«Elections ternes. Sans relief», tranche l’essayiste Bernard-Henri Lévy en deux phrases définitives qui résument le désenchantement d’une caste privée de passions politiques et frappée d’un rare mutisme.
Autour de Lionel Jospin, chef de la gauche, ou de Jacques Chirac, le président de droite, c’est le désert. Seuls les déçus le disent, et parfois même le crient, les autres sont ailleurs.
«Je commence à en avoir plein le dos de la démocratie», clame l’écrivain gaulliste Jean Dutourd, qui se dit tenté par l’incivisme par dégoût d’une droite qui singe la gauche «par snobisme», et vice versa.
Même constat de l’essayiste «anticonformiste» Jean-François Revel, se désolant que «l’unanimité a commencé à s’établir entre droite et gauche pour qualifier le libéralisme de totalitaire».
En deux ans de pouvoir, Jacques Chirac semble avoir épuisé son crédit auprès de «ses» stars médiatiques, dont des transfuges de la gauche «parisienne et mondaine», proches du défunt président socialiste François Mitterrand.

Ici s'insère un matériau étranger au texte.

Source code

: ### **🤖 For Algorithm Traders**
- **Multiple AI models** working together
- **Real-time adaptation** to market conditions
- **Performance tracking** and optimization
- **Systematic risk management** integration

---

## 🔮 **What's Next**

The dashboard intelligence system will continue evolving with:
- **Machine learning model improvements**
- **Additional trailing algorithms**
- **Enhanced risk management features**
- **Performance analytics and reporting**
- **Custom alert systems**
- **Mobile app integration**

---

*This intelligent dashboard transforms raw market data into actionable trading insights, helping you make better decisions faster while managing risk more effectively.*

Ainsi, le flamboyant Pdg d’Yves-Saint-Laurent Couture, Pierre, Bergé, s’est mis aux abonnés absents, alors qu’il revendiqua haut son ralliement à M. Chirac au nom de la lutte contre «l’élitisme».
Le divorce est en revanche consommé entre M. Chirac et un petit cercle d’intellectuels de gauche qui avait placé en lui des espoirs d’un changement social.

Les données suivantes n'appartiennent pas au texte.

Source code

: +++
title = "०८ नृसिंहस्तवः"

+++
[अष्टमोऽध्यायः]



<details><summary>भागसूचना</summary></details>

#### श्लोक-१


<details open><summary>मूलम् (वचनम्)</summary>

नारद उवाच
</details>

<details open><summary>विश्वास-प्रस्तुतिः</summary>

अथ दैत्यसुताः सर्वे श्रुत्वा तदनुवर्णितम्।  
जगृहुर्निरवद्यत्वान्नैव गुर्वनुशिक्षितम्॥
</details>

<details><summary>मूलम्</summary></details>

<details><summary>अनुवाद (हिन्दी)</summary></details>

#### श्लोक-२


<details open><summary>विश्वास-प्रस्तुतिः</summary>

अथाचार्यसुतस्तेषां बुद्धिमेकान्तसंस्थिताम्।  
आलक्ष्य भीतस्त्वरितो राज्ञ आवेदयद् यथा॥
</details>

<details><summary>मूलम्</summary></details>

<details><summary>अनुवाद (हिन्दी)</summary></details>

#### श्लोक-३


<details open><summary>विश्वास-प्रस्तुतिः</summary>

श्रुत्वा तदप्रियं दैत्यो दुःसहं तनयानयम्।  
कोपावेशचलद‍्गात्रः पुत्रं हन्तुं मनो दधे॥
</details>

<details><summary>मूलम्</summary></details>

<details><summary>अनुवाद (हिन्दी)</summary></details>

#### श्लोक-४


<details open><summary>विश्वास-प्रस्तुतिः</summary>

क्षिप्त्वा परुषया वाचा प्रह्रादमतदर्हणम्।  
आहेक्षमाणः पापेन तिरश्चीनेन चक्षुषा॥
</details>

Le sociologue Emmanuel Todd, qui inspira le thème de campagne 1995 de M. Chirac sur la «fracture sociale», a annoncé qu’il voterait pour le Parti communiste, «seul parti républicain qui soit clair sur Maastricht».
Et si Denis Tillinac estampillé «l’ami-écrivain» du président Chirac n’est pas aussi sévère, il ne cache pas sa déception en estimant que la France est en situation «pré-révolutionnaire», au bord de l’explosion.
Hanin se fâche
Les artistes, comme l’éternel rocker Johnny Halliday, qui s’étaient pressés sur une grande scène de spectacles parisienne autour du candidat Chirac, ne se bousculent pas sur les tréteaux de campagne des candidats de droite.

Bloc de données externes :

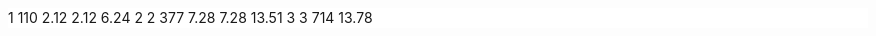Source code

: <td style=" padding:0.2cm; text-align:left; vertical-align:top; text-align:center; text-align: left;">
1
</td>
<td style=" padding:0.2cm; text-align:left; vertical-align:top; text-align:center; text-align: right;">
110
</td>
<td style=" padding:0.2cm; text-align:left; vertical-align:top; text-align:center; text-align: right;">
2.12
</td>
<td style=" padding:0.2cm; text-align:left; vertical-align:top; text-align:center; text-align: right;">
2.12
</td>
<td style=" padding:0.2cm; text-align:left; vertical-align:top; text-align:center; text-align: right;">
6.24
</td>
</tr>
<tr>
<td style=" padding:0.2cm; text-align:left; vertical-align:top; text-align:left;text-align:left; ">
2
</td>
<td style=" padding:0.2cm; text-align:left; vertical-align:top; text-align:center; text-align: left;">
2
</td>
<td style=" padding:0.2cm; text-align:left; vertical-align:top; text-align:center; text-align: right;">
377
</td>
<td style=" padding:0.2cm; text-align:left; vertical-align:top; text-align:center; text-align: right;">
7.28
</td>
<td style=" padding:0.2cm; text-align:left; vertical-align:top; text-align:center; text-align: right;">
7.28
</td>
<td style=" padding:0.2cm; text-align:left; vertical-align:top; text-align:center; text-align: right;">
13.51
</td>
</tr>
<tr>
<td style=" padding:0.2cm; text-align:left; vertical-align:top; text-align:left;text-align:left; ">
3
</td>
<td style=" padding:0.2cm; text-align:left; vertical-align:top; text-align:center; text-align: left;">
3
</td>
<td style=" padding:0.2cm; text-align:left; vertical-align:top; text-align:center; text-align: right;">
714
</td>
<td style=" padding:0.2cm; text-align:left; vertical-align:top; text-align:center; text-align: right;">
13.78
</td>
<td style=" padding:0.2cm; text-align:left; vertical-align:top; text-align:center; text-align: right;">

Il y a quelques mois, le chanteur Michel Sardou a juré qu’on ne l’y reprendrait plus car «je me suis fait mettre sur tout», estimant que M. Chirac «a fait l’inverse de ce qu’il a dit».
A gauche, l’absence des intellectuels autour de M. Jospin est d’autant plus criante que leur cour fut longtemps empressée auprès de M. Mitterrand, dont le nouveau chef des socialistes refuse d’assumer tout l’héritage.
Fidèle entre les fidèles, l’acteur Roger Hanin, beau-frère du président défunt, a piqué une colère contre M. Jospin. «Je suis un socialiste, moi, pas un social démocrate décoloré», a-t-il lancé début mai.
Les intellectuels de gauche ou les jeunes artistes sont ailleurs, hors des engagements partisans, surtout concernés par la montée du racisme et de la xénophobie sous l’influence du Front national de Jean-Marie Le Pen.
«Ce sont tous de très mauvais acteurs, et le pire est le Front national», a lancé, du Festival de Cannes, Mathieu Kassowitz, réalisateur de «La Haine», un film sur les jeunes des banlieues.
Soixante-quatre cinéastes, qui avaient déjà déclenché en février une fronde des intellectuels contre une loi anti-immigration, ont interpellé tous les partis pour demander la régularisation des étrangers sans-papiers.
Quant à l’Europe, la politique et la gauche, les doigts ne se lèvent plus dans la classe des intellectuels pour discourir sur ces sujets.
Manifestement déboussolé, le grand magazine de gauche, le Nouvel Observateur, a appelé à la rescousse, en couverture de son édition de mi-campagne, un revenant de la scène politique: «Dany le Rouge».
Devenu «vert», et député allemand au Parlement européen, Daniel Cohn-Bendit, le leader de la révolte étudiante de mai 68, s’est retrouvé «nouveau» mentor du «vrai combat» de la gauche pro-euro à la française.